To the rear of the Stone Pagoda at Anguksa Temple Site, and up a terrace, is the Stone Standing Buddha Triad at Anguksa Temple Site. This triad is also off-limits to visitors and protected around its periphery by another low-lying metal fence. The central image of the triad, which stands about five metres in height, is that of Mireuk-bul (The Future Buddha). This statue wears a large square Korean traditional hat. The face of the statue is rather small in comparison to the rest of its body. The over-sized body resembles that of a square pillar. The right hand is placed across its chest, while the left hand is placed on the stomach with its thumb and middle fingers pressed together. Bodhisattva statues appear to the right and left of the Mireuk-bul statue. The Bodhisattva to the right remains buried up to its waist, while the Bodhisattva on the left is badly damaged. The Stone Standing Buddha Triad at Anguksa Temple Site follows in the tradition of Goryeo-era statues from Chungcheongnam-do that were prevalent at this time. They were typically built in consultation between the temple and the local community. And while elemental in style and execution, it also points to the passion that the locals had for Buddhism at this time, as well.
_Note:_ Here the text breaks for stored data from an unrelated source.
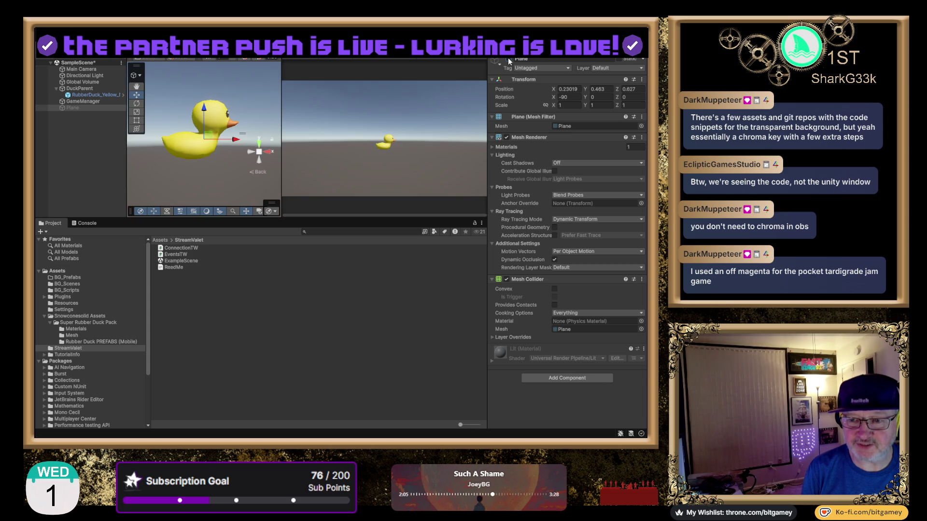
click(509, 60)
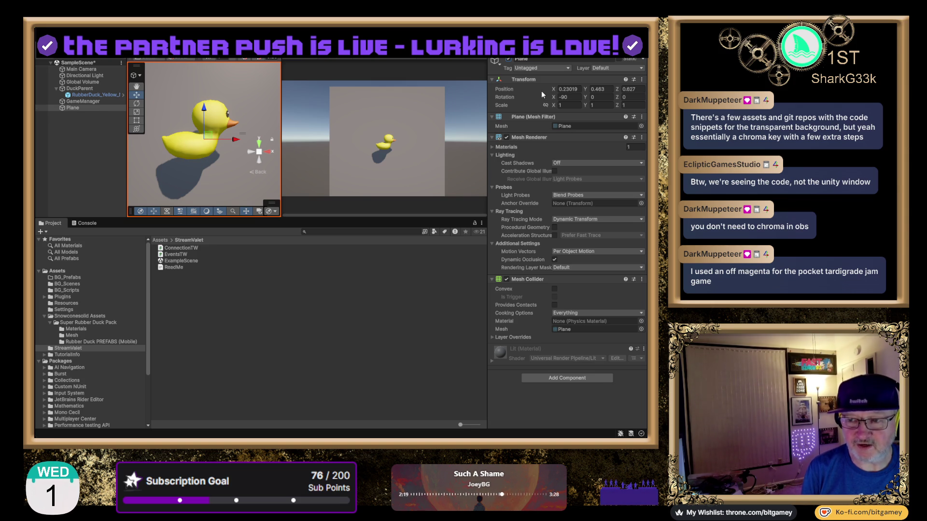
mouse_move(555, 105)
mouse_down()
mouse_move(596, 106)
mouse_move(586, 107)
mouse_up()
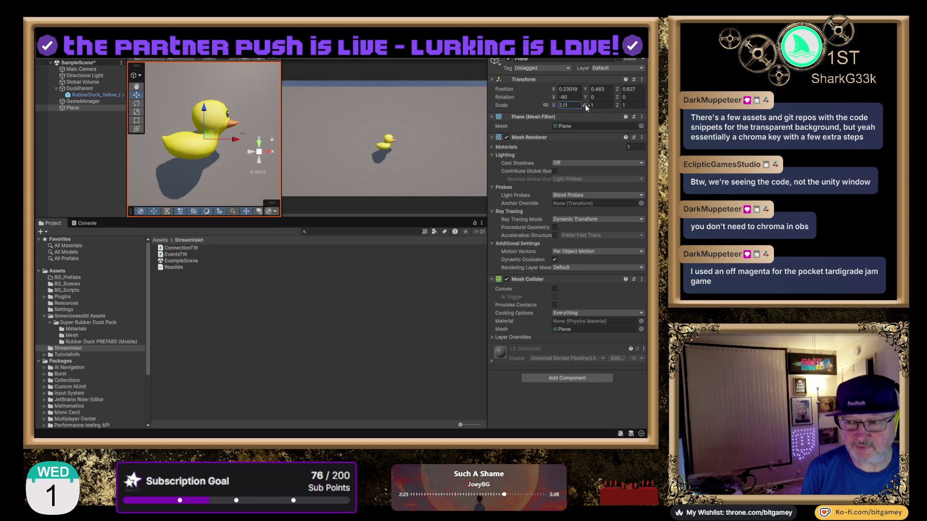
click(593, 105)
text(9)
key(BackSpace)
text(0.19)
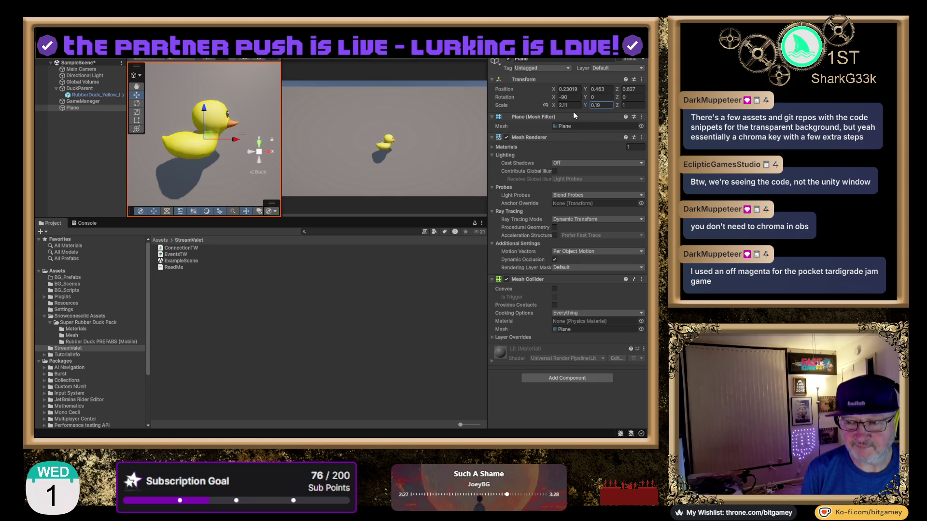
key(BackSpace)
key(BackSpace)
text(61)
drag(618, 106, 637, 104)
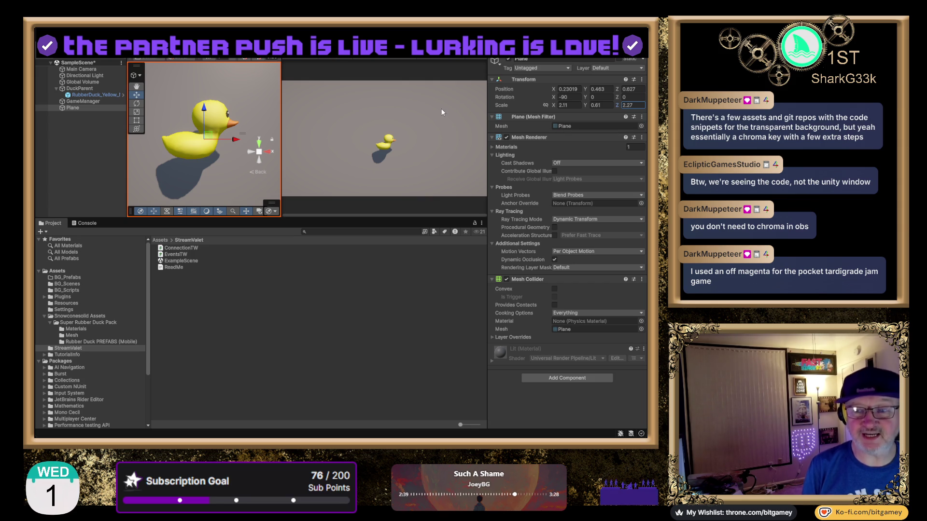
Deactivate the backdrop Plane, save SampleScene, and deselect it in the Hierarchy
click(508, 60)
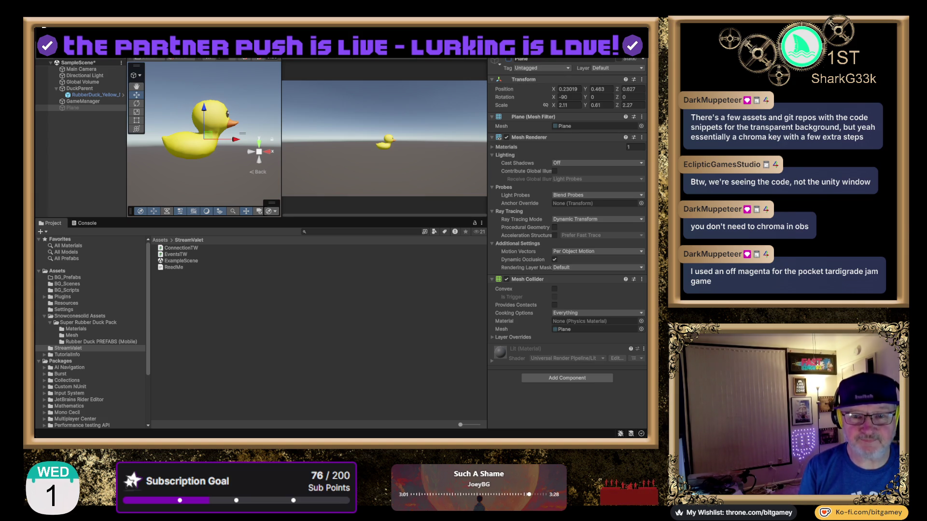
key(ctrl+s)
To the rear of this triad are a pair of stones. The one barely protruding out from the earth has grooves cut into it, which makes it seem as though there used to be a protective structure that covered the Stone Standing Buddha Triad at Anguksa Temple Site. And to the rear of this, and the much larger stone, is the Maehyangamgak, which is also known as the Bae-bawi (Boat Rock), Gorae-bawi (Whale Rock), and the Buk-bawi (Shuttle Rock). Written on this large rock is an inscription that details the ceremony surrounding the burial of junipers. After a Buddhist memorial ceremony was conducted, pieces from juniper trees were buried in the ground in hopes of making a connection with Mireuk-bul (The Future Buddha). It’s believed that locals would visit Anguksa Temple in hopes of seeking peace found in Mireuk-bul, especially during the Mongol invasions that took place during the Goryeo Dynasty from 1231 to 1270.
To the left of this massive stone and the pair of Korean Treasures are a collection of foundation stones for a former shrine hall at Anguksa Temple. An enterprising farmer has started to grow some vegetables in and around these foundation stones, which I’m pretty sure is illegal. And behind Maehyangamgak, and up a trail, are a pair of modern shrine halls. The first of these two temple shrine halls, and the one to the right, is the Sanshin-gak Hall. The exterior to this hall is unadorned. And stepping inside the rather large Sanshin-gak Hall is a painting dedicated to Sanshin (The Mountain Spirit) on the main altar. To the left of the Sanshin-gak Hall, and just as equally large and unadorned, is the Myeongbu-jeon Hall. A solitary image dedicated to Jijang-bosal (The Bodhisattva of the Afterlife) takes up residence inside this Myeongbu-jeon Hall.
How To Get There
From the Dangjin Intercity Bus Terminal, you’ll need to board Bus #460 to get to the Anguksa-ji Temple Site. You’ll take this bus for 45 minutes, or 26 stops, until you get to the “Sudang-ri Stop – 수당리 하차.” From where the bus drops you off, you’ll need to head west down “Wondanggol 1gil – 원당골1길.” You’ll need to continue to head west towards the Wondangjeo-suji – 원당저 수지” for nearly 1.6 km along this road. The Anguksa-ji Temple Site is just west of this artificial lake by about 200 metres. The walk should take about 30 minutes from where the bus drops you off.
Overall Rating: 6/10
Obviously the main highlight to the Anguksa-ji Temple Site is the Stone Standing Buddha Triad at Anguksa Temple Site with their unique look and feel. Also of interest is the partially damaged Stone Pagoda at Anguksa Temple Site and the Maehyangamgak with its inscription about juniper planting and its connection to Mireuk-bul. And finally, the artwork inside the two newly built shrine halls dedicated to Jijang-bosal (The Bodhisattva of the Afterlife) and the Sanshin (Mountain Spirit) mural are beautiful, as well. If you enjoy temples sites, and even if you don’t, the Anguksa-ji Temple Site makes for a beautiful little visit.